## STATED GOAL A
In the mailing list message below, write out the passage that begins at the words "On Tue, Feb 27, 2018 at 5:05" and stops after "and not implicitly.".
## STATED GOAL B
According to the mailing list message below, what does Adam Levy decide to do with the dependencies?
── TEXT PROVIDED
[aur-general] Go package dependencies
Adam Levy
theadamlevy+archlinux at gmail.com
Wed Feb 28 02:44:56 UTC 2018
Having heard both sides of the coin here I think I lean toward agreeing
with Eli in this case. And as it appears to be partly a matter of personal
taste anyway, I'll be leaving the dependencies as is.
Thank you both for your replies.
On Tue, Feb 27, 2018 at 5:05 PM, Eli Schwartz via aur-general <
aur-general at archlinux.org> wrote:
> > On Tue, Feb 27, 2018 at 4:33 PM, Levente Polyak via aur-general <
> > aur-general at archlinux.org> wrote:
> >> Actually there is no strict rule that base must be installed, its just a
> >> strong recommendation. While most systems would be quite useless without
> >> having glibc, its still a first level dependencies that a package uses
> >> and therefor should be declared explicitly and not implicitly.
────
── DATASET EXCERPTS
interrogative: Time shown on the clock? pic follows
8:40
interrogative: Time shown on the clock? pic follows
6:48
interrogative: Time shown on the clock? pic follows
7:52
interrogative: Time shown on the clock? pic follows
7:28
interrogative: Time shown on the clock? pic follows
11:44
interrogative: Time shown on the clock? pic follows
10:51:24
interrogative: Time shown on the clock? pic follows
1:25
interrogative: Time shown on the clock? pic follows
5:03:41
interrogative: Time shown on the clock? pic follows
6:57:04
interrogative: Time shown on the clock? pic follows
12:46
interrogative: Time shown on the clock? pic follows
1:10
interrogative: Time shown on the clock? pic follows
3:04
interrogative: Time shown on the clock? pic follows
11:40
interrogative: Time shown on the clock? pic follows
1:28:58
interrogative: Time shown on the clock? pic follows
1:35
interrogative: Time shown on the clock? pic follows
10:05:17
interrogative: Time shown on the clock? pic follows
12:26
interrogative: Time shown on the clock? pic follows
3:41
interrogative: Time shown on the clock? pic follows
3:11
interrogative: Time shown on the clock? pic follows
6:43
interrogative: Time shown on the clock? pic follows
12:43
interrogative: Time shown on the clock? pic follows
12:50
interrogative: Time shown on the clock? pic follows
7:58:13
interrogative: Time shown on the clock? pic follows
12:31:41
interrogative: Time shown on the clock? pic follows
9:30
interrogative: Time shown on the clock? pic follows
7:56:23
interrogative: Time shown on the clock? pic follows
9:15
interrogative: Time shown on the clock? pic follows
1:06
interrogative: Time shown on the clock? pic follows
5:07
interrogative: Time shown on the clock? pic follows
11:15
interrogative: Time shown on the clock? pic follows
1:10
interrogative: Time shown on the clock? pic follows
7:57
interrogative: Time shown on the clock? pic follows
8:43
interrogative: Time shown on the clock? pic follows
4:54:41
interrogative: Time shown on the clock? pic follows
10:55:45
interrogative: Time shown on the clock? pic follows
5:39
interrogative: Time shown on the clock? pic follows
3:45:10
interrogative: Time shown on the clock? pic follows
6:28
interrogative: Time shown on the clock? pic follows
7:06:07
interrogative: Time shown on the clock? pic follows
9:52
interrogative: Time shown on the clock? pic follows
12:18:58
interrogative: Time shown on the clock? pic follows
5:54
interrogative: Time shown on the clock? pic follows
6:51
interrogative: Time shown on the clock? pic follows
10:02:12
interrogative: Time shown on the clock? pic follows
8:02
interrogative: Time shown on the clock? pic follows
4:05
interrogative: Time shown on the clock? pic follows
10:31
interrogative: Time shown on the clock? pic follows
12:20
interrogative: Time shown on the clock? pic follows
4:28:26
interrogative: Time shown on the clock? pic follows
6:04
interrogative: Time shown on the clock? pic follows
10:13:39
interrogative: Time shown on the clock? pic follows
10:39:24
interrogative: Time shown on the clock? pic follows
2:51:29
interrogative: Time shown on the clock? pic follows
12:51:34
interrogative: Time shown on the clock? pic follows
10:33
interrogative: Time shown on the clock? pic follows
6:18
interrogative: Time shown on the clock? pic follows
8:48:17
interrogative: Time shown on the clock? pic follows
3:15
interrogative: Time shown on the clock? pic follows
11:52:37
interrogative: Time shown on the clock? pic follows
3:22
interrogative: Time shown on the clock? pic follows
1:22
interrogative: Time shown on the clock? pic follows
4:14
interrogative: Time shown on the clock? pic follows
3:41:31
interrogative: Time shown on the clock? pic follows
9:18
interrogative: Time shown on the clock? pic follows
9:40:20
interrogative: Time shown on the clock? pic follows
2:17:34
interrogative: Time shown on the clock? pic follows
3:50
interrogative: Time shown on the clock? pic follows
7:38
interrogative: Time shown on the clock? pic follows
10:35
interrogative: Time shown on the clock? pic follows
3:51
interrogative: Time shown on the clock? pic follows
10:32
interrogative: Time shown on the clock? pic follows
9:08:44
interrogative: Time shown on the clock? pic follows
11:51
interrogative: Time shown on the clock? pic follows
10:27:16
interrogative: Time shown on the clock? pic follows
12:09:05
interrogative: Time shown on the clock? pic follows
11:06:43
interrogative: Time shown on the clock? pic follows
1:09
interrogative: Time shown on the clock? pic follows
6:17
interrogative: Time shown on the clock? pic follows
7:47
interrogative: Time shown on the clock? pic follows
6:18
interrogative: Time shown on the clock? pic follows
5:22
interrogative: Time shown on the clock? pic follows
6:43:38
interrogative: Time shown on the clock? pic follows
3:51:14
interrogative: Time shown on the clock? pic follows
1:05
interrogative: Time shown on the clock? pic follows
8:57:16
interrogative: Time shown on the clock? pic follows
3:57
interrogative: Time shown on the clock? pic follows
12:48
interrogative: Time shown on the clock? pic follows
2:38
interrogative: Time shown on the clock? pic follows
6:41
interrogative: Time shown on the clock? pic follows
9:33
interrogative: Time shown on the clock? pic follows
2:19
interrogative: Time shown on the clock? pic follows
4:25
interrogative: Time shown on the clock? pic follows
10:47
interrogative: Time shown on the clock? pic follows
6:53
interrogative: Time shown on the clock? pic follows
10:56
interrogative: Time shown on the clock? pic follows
────
## CORRECT RESULT A
On Tue, Feb 27, 2018 at 5:05 PM, Eli Schwartz via aur-general <
aur-general at archlinux.org> wrote:
> > On Tue, Feb 27, 2018 at 4:33 PM, Levente Polyak via aur-general <
> > aur-general at archlinux.org> wrote:
> >> Actually there is no strict rule that base must be installed, its just a
> >> strong recommendation. While most systems would be quite useless without
> >> having glibc, its still a first level dependencies that a package uses
> >> and therefor should be declared explicitly and not implicitly.

## CORRECT RESULT B
He will leave the dependencies as is.